Step 1
Introduction:
The formula for the confidence interval for a population proportion, \(\displaystyle\pi\) is shown below, where it is assumed that the sample proportion observed from a sample of size n is observed to be p, and the level of confidence is \(\displaystyle{100}{\left({1}\ –\ \alpha\right)}\%\), so that the upper \(\displaystyle\alpha\)-point for the standard normal distribution used in this case is \(\displaystyle{z}_{{\frac{\alpha}{{2}}}}\).
When \(\displaystyle\pi\) is known or assumed:
\(\displaystyle{\left({p}-{z}_{{\frac{\alpha}{{2}}}}\sqrt{{{\frac{{\pi{\left({1}-\pi\right)}}}{{{n}}}}}},{p}+{z}_{{\frac{\alpha}{{2}}}}\sqrt{{{\frac{{\pi{\left({1}-\pi\right)}}}{{{n}}}}}}\right)}.\)
When \(\displaystyle\pi\) is unknown and not assumed:
\(\displaystyle{\left({p}-{z}_{{\frac{\alpha}{{2}}}}\sqrt{{{\frac{{{p}{\left({1}-{p}\right)}}}{{{n}}}}}},{p}+{z}_{{\frac{\alpha}{{2}}}}\sqrt{{{\frac{{{p}{\left({1}-{p}\right)}}}{{{n}}}}}}\right)}.\)
The confidence interval gives an interval estimate of the parameter of interest. Calculation of the confidence interval for a population proportion of a characteristic of interest includes the following quantities:
Point estimate, that is, sample proportion observed,
Size of the sample collected,
Level of confidence desired.
Its width depends mainly upon the following characteristics of the analysis:
Level of confidence: Higher the desired level of confidence, wider would be the confidence interval for a given sample size and variability.
Sample size: Larger the sample size is, smaller is the width of the confidence interval at a given level of confidence.
Variability: More the variability in the data, wider would be the confidence interval for a given sample size and level of confidence.
Step 2
Discussion:
In this case, the margin of error is given as 3%. In this context, it means that each of the 5 companies added and subtracted 3% from their respective point estimates (a%, b%, c%, d%, and e% respectively).

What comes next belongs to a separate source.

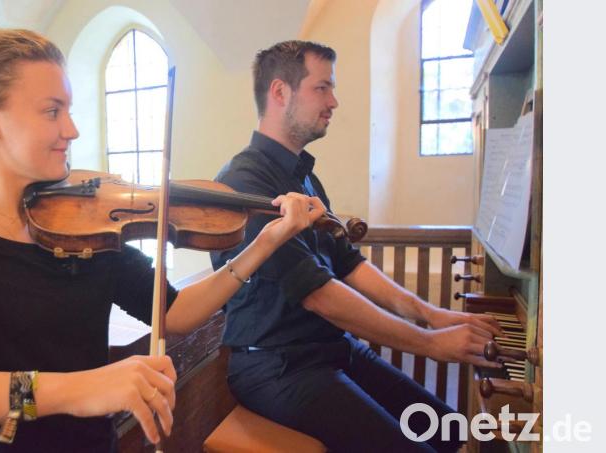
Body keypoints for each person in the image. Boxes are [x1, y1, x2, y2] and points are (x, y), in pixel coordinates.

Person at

Observe that, the sample sizes used by the companies are not the same- the sizes vary between 1,000 and 1,500. There may be two possibilities if each company uses 3% as the margin of error:
All the companies use the same level of confidence and assume the same value of π. In this case, their chosen sample sizes should affect the width of the interval, and hence, the margin of error. The companies ignore their level of confidence, sample size and assumed value of π while choosing 3% as their margin of error.
All the companies manipulate either one, or all of the level of confidence, sample size and assumed value of π, so that each can achieve 3% as the margin of error.
The companies use p instead of π to calculate the confidence interval, all assume the same confidence level and different sample sizes, but the margin of error turns out to be 3% for all.
The problem in the first two cases is that, the confidence intervals are not comparable, and even if they are compared, the level of accuracy of such comparison is questionable.
Assume that the third case is true here. Then, at a glance, it would appear that the companies with the highest and lowest point estimate values, that is, Companies C and B, are the most likely to be unreliable, because they are the ones producing extreme estimates.
However, one should not jump to a conclusion just with this information.
It is necessary to subtract and add 3% to each of the 5 point estimates or percentages, to obtain the 5 intervals. The intervals (in percentages) would be as follows:
Company A: \(\displaystyle{\left({a}-{3},{a}+{3}\right)}\)
Company B: \(\displaystyle{\left({b}-{3},{b}+{3}\right)}\)
Company C: \(\displaystyle{\left({c}-{3},{c}+{3}\right)}\)
Company D: \(\displaystyle{\left({d}-{3},{d}+{3}\right)}\)
Company E: \(\displaystyle{\left({e}-{3},{e}+{3}\right)}\)
If the estimates of all the companies are to be reliable, then each of the above intervals must greatly overlap with all the others. In that case, it would not at all be possible to say which estimate is unreliable, which is not.
If one or both of the extreme companies (C or B) is/are such that their intervals are completely detached from, or only slightly overlapping with the other intervals, then that company/companies can be considered as the most likely to be unreliable.
Another possibility is that, the first 2 (or 3) companies with the highest point estimates (C and A, or, C, A, and D) have highly overlapping intervals, while the remaining 3 (or 2) companies with the lowest point estimates (D, E, and B, or, E and B) have highly overlapping intervals among themselves, but the two groups overlap very slightly or not at all. In that case, again, it would be difficult to identify which estimates are reliable, which are not.
Note that, even if some idea can be formed about the most unreliable/inaccurate estimates, it would be in terms of which company (or companies) are the most likely to be unreliable, it is not possible to exactly identify such companies.